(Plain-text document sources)
• • • •

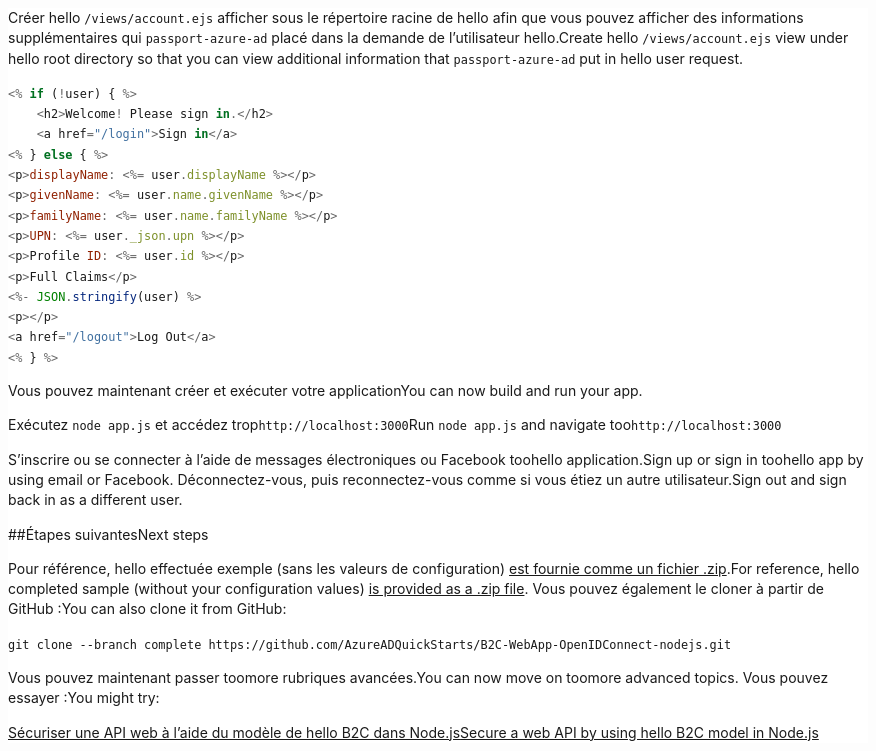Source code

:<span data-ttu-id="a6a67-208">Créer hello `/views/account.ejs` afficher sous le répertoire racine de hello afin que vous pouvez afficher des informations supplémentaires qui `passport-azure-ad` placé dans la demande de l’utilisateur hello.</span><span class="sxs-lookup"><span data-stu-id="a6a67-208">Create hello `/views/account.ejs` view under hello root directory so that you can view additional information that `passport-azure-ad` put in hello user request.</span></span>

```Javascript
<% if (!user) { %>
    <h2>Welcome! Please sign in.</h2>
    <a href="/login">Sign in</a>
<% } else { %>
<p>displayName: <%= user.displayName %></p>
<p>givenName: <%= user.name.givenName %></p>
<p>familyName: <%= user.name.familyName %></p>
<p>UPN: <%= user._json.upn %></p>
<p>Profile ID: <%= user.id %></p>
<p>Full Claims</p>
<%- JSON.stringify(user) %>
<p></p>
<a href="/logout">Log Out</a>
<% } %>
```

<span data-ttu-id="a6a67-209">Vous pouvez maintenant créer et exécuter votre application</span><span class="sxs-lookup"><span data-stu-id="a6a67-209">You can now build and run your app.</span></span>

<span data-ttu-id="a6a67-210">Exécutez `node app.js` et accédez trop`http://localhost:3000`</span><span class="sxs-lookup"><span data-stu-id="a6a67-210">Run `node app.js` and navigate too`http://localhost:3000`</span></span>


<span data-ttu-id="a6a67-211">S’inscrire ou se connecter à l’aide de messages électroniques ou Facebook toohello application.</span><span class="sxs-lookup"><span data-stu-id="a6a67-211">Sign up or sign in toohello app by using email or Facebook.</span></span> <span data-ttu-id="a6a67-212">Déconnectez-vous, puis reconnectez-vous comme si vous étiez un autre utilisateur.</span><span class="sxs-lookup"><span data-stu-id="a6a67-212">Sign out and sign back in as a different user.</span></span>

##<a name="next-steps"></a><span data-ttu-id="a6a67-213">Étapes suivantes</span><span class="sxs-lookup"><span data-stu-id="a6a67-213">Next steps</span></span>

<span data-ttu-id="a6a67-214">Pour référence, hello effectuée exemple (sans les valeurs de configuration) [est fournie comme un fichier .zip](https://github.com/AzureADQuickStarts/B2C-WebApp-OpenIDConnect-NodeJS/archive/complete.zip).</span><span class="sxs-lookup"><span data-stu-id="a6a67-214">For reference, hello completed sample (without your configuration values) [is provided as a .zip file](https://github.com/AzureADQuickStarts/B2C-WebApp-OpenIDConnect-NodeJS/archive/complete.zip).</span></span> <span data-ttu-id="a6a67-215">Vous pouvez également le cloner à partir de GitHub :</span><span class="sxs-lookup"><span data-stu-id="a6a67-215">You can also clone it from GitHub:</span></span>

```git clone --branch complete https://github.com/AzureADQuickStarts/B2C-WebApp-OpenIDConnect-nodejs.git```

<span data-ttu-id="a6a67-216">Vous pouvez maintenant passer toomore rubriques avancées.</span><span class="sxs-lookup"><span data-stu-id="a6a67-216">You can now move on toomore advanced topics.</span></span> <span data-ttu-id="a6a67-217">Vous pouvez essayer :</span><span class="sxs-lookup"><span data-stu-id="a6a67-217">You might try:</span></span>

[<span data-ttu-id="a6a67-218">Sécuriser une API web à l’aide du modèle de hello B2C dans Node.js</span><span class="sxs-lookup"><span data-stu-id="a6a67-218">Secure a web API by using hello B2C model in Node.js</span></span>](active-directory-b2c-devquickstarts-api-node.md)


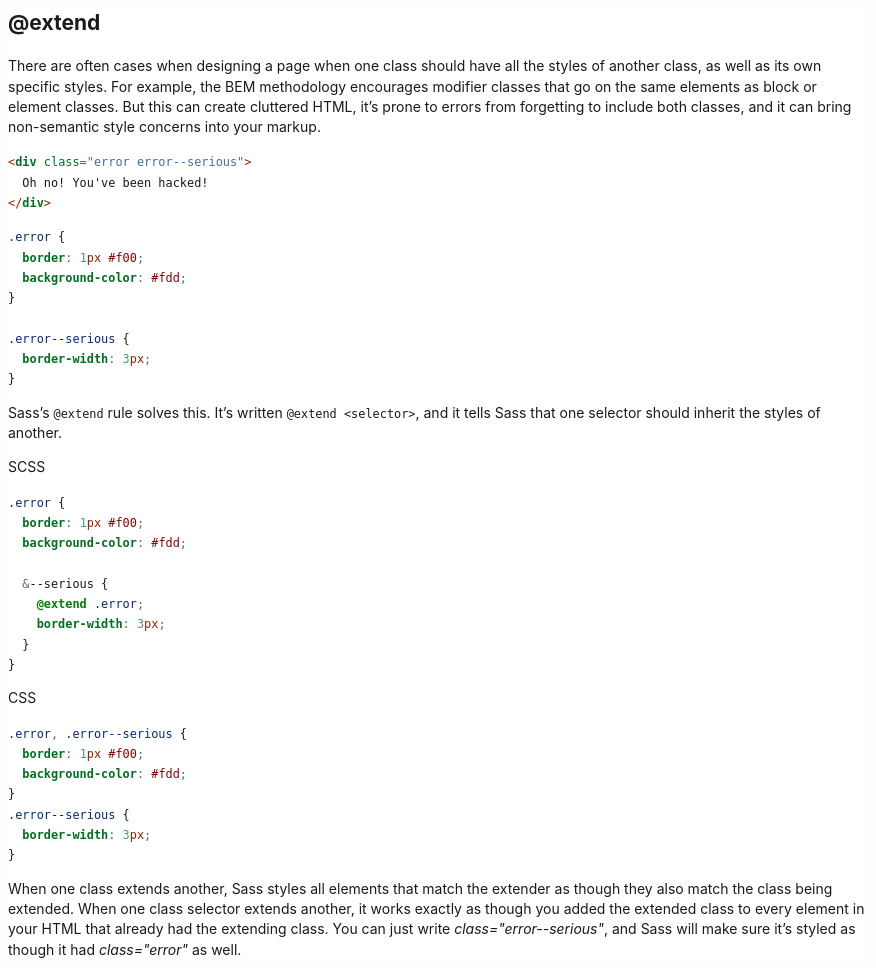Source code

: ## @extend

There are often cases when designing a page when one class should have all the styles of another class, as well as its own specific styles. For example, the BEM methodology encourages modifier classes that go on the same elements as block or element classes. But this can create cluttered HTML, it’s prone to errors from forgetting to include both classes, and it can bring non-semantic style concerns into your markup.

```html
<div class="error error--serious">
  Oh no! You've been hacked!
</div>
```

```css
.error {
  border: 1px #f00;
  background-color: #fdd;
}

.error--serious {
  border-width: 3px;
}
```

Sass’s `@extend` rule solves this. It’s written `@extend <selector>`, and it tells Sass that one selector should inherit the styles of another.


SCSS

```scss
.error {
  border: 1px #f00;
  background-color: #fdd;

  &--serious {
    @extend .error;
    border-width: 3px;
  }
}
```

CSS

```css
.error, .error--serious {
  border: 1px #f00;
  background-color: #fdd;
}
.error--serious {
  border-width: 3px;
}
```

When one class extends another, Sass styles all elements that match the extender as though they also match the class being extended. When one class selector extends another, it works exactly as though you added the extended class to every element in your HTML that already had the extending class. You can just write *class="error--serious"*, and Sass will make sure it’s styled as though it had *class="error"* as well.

• • • •

# EXERCISE REQUIREMENTS
The reply should hold the lines from the top of the records through the line containing "run your app.</span></span>", reproduced exactly, and no pictures.

# YOUR RESPONSE
Source code

:<span data-ttu-id="a6a67-208">Créer hello `/views/account.ejs` afficher sous le répertoire racine de hello afin que vous pouvez afficher des informations supplémentaires qui `passport-azure-ad` placé dans la demande de l’utilisateur hello.</span><span class="sxs-lookup"><span data-stu-id="a6a67-208">Create hello `/views/account.ejs` view under hello root directory so that you can view additional information that `passport-azure-ad` put in hello user request.</span></span>

```Javascript
<% if (!user) { %>
    <h2>Welcome! Please sign in.</h2>
    <a href="/login">Sign in</a>
<% } else { %>
<p>displayName: <%= user.displayName %></p>
<p>givenName: <%= user.name.givenName %></p>
<p>familyName: <%= user.name.familyName %></p>
<p>UPN: <%= user._json.upn %></p>
<p>Profile ID: <%= user.id %></p>
<p>Full Claims</p>
<%- JSON.stringify(user) %>
<p></p>
<a href="/logout">Log Out</a>
<% } %>
```

<span data-ttu-id="a6a67-209">Vous pouvez maintenant créer et exécuter votre application</span><span class="sxs-lookup"><span data-stu-id="a6a67-209">You can now build and run your app.</span></span>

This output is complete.